For gardeners who would like to enjoy larger crops and less weeding, raised-bed gardens are a good choice. The soil in these large planting areas is full of nutrients and never gets compacted. The beds can be planted more intensely, so that more food will grow and there is less room left for weeds. While building a raised bed takes more time and work than an ordinary garden plot, raised beds pay off many times after being planted, as they are a permanent part of your garden and only need building once.
Mark out the outline of your garden roughly by digging around it with a shovel. Raised beds are never walked on, so they need to be narrow enough to be worked from both sides. Make your bed from 3 to 5 feet wide, and as long as you want. If you are making more than one bed, leave about 3 feet between the beds to provide a good walkway.
Dig down in your garden about 6 inches. Use the rake to remove any rocks or roots. Smooth the top of the soil.
Place bricks or cinder blocks all the way around the dug-out area to create a wall that is at least 6 inches high. Dig down below the bricks a couple of inches if you want to seat the bricks very securely, and build up a small layer of dirt on the outside of the bricks to hold them in place.

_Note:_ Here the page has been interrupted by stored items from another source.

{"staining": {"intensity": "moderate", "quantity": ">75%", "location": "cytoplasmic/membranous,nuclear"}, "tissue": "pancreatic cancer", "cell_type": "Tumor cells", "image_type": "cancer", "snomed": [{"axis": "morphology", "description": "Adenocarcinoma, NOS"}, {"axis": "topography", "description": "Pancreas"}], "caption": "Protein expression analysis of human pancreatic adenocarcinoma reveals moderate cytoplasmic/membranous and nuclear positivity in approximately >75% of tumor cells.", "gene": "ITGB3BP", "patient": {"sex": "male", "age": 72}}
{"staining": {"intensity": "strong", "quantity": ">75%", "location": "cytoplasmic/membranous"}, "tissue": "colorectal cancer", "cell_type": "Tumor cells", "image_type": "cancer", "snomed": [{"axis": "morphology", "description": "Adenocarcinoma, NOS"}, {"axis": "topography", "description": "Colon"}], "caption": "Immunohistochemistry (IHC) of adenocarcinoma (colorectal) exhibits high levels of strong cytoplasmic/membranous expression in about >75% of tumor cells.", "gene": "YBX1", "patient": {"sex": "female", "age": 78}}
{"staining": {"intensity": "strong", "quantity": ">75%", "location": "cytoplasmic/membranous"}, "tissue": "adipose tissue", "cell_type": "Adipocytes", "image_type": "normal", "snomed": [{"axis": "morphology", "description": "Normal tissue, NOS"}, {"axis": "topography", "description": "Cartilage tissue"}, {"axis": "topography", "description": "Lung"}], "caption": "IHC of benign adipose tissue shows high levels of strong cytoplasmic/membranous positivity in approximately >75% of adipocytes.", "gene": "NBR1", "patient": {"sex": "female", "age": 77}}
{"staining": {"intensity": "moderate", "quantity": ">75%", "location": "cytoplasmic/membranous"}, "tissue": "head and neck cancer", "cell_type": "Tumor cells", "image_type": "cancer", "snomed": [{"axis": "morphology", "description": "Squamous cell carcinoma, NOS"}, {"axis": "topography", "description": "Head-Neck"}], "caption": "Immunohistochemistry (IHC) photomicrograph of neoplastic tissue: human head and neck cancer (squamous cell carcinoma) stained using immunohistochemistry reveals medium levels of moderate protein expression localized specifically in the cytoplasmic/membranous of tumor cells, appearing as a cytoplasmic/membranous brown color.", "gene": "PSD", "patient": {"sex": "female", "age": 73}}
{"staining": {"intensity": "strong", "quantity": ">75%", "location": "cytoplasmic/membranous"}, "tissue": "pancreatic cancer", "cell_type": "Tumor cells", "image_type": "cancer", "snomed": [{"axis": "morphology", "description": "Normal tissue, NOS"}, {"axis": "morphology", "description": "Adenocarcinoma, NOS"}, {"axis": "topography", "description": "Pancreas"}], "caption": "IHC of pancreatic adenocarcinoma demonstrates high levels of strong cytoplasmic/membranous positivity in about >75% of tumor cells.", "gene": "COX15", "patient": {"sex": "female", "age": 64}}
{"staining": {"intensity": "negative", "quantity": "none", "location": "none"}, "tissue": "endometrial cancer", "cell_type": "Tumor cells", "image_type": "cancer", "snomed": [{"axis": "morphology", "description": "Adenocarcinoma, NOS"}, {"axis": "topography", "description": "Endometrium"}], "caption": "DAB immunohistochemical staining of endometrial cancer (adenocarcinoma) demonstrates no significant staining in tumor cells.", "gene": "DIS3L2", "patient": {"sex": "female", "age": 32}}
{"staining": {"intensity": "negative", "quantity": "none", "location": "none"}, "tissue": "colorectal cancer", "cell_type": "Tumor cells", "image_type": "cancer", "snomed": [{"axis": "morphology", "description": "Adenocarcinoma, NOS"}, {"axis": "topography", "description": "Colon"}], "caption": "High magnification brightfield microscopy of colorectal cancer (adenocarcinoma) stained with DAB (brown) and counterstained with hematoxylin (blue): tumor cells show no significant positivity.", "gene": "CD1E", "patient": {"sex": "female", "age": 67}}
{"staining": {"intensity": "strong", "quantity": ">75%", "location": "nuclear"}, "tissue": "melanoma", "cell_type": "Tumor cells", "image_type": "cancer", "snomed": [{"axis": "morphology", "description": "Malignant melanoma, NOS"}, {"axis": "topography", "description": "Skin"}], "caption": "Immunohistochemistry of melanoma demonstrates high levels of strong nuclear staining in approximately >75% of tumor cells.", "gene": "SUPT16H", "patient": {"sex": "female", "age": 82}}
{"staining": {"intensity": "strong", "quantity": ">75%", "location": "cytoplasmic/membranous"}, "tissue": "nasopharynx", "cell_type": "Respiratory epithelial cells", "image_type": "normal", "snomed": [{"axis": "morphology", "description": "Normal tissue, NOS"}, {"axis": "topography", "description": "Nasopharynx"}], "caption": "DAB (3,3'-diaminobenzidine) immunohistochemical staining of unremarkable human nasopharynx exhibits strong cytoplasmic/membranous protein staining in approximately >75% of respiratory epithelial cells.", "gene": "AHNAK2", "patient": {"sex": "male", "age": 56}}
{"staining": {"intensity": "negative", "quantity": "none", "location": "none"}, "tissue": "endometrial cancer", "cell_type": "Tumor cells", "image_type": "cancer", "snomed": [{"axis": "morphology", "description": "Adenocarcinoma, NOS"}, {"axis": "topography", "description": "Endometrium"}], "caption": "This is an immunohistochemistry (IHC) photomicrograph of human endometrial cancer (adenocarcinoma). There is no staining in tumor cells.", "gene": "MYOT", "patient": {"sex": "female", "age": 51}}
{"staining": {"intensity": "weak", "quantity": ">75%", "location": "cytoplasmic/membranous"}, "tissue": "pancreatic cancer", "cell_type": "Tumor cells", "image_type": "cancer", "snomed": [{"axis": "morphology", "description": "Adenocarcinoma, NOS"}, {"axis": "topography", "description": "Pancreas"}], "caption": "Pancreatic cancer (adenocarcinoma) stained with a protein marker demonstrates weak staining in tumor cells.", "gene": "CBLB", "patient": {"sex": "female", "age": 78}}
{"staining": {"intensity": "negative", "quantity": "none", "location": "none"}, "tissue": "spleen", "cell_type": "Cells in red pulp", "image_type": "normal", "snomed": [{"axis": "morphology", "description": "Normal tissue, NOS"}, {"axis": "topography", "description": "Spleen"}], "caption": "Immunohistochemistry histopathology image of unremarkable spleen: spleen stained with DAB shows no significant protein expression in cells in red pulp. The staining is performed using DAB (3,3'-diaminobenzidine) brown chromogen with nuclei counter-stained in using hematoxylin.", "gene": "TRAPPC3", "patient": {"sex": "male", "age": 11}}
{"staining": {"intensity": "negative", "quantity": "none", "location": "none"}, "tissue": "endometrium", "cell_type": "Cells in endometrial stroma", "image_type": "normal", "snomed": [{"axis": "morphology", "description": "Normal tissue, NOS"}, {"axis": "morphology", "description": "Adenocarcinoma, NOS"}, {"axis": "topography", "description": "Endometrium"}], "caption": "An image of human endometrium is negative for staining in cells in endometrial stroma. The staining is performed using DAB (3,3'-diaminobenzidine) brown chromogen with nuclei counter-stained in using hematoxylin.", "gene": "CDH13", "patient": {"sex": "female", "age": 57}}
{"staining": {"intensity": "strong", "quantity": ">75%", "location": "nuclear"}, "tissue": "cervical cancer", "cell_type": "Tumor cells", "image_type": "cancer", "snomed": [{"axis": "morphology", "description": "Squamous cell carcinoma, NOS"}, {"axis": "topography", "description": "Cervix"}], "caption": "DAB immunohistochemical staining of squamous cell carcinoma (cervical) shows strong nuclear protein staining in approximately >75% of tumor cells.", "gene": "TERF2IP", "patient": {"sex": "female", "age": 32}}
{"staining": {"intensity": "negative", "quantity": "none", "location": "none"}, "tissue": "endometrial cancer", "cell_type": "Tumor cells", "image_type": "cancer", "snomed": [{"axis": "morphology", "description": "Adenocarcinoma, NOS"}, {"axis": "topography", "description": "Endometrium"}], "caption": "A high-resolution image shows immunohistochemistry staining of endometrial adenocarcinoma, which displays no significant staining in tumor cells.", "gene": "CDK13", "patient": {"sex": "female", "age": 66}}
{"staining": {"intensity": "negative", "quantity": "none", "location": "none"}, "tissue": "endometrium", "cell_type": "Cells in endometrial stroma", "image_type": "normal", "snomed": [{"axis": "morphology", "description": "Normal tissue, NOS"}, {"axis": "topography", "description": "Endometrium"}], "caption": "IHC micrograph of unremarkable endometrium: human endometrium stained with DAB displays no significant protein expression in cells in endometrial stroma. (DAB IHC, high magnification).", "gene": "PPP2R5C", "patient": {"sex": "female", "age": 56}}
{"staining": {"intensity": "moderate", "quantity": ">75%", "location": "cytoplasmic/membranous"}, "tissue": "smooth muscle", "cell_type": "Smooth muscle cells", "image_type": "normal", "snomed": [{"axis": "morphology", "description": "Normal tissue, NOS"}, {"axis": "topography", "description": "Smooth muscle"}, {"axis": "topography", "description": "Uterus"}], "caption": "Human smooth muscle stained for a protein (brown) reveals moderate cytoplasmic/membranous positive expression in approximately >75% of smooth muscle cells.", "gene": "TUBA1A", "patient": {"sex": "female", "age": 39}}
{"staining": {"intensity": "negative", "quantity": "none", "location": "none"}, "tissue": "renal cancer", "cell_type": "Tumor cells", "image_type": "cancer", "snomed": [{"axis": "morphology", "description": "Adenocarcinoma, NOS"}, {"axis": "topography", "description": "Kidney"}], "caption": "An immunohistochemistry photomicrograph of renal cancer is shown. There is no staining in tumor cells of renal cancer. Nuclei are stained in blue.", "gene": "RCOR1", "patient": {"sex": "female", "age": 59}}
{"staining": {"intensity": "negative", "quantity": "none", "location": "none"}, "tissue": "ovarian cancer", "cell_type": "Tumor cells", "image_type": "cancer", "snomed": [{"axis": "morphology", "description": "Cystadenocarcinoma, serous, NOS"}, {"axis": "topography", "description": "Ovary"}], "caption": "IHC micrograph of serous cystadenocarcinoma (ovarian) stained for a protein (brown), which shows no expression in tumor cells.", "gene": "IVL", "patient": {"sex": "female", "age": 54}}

Fill the area inside the wall with a mixture of topsoil and compost. Put in enough soil mixture so that the dirt mounds up in the center. The dirt in the center of the bed will be higher than that at the edge of the bed.
Spread landscaping rocks or gravel in the spaces in between your raised beds. This will help keep your shoes from getting muddy when you water the beds, and will also add an attractive touch to your garden.